Similarly to lift, confidence preforms similarly. There is an increased variatio in co-occurance, even with the Roman Numerals, which may suggest other considerations about how the bills are structured. For example, in Roman Numeral VII the words ‘recommend’, ‘specif’, ‘known’, and ‘maximum’ were most likely to be present. In Roman Numeral VI ‘serv’, ‘studi’, ‘particip’, and ‘technic’ can be identified. This may provide an insight into how climate bills are structured, and the concerns hierachically nested in the text.

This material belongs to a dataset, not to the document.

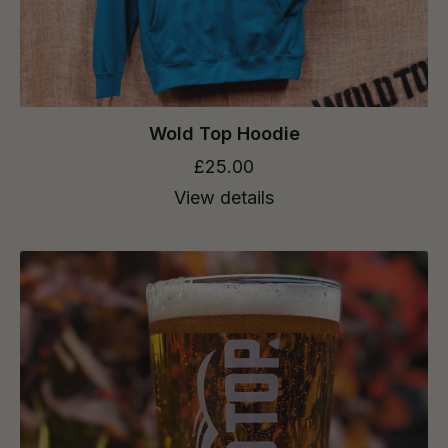
Wold Top Hoodie
£25.00
View details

rules support confidence lift count
{vii,viii} => {vi} 0.073230468 0.996666667 6.805 299
{recommend,vii} => {vi} 0.064413422 0.996212121 6.801896 263
{forth} => {set} 0.061719324 0.996047431 7.340906 252
{specif,vii} => {vi} 0.060739652 0.995983936 6.800338 248
{known,vii} => {vi} 0.05975998 0.995918367 6.799891 244
{maximum,vii} => {vi} 0.058290473 0.9958159 6.799191 238
{ix,vi} => {vii} 0.057555719 0.995762712 9.634358 235
{ix,vii} => {vi} 0.057555719 0.995762712 6.798828 235
{evalu,vii} => {vi} 0.057065883 0.995726496 6.798581 233
{dispos,solid} => {wast} 0.056576047 0.995689655 7.627394 231
{technic,vii} => {vi} 0.053637032 0.995454545 6.796724 219
{contentsth,sec} => {tabl} 0.051922606 0.995305164 10.15958 212
{serv,vii} => {vi} 0.051677688 0.995283019 6.795553 211
{studi,vii} => {vi} 0.051677688 0.995283019 6.795553 211
{particip,vii} => {vi} 0.05143277 0.995260664 6.7954 210

Conclusions:

Association Rule Mining illustrates co-occurance between words. The rules with the highest confidence and lift were overwhelmingly about the structure of the documents. The way in which lift and confidence are calculated, enable the top fifteen rules to be the most expected: roman numerals. For this corpus, support, may be more appropriate to understand the most likley associations. A few examples are “fall” to “speaker”, “coordinate” to “reccomend”, and “tribe” to “indian”. These rules suggest that a specific analysis requires a scoping term like ‘Republican’ or ‘Democrat’.

This specifically helps to answer questions about named concerns, like ‘climate’, ‘government’ or partisan affiliations. Republican was most affiliated with concerns about immigration and the physical action of cliamte change. Democrat was most affiliated with words of concern like ‘disproportion’, ‘fair’, or ‘threat’. Neither climate or government have clear overlap with either of the partisan associated rules. Association with the word ‘tribal’ (word choice was rationalized earlier) illustrated more co-occurance with words discussing mitigation like ‘promote’, ‘enforce’, and ‘mitigate’. The language used to construct narratives about climate change are politically siloed.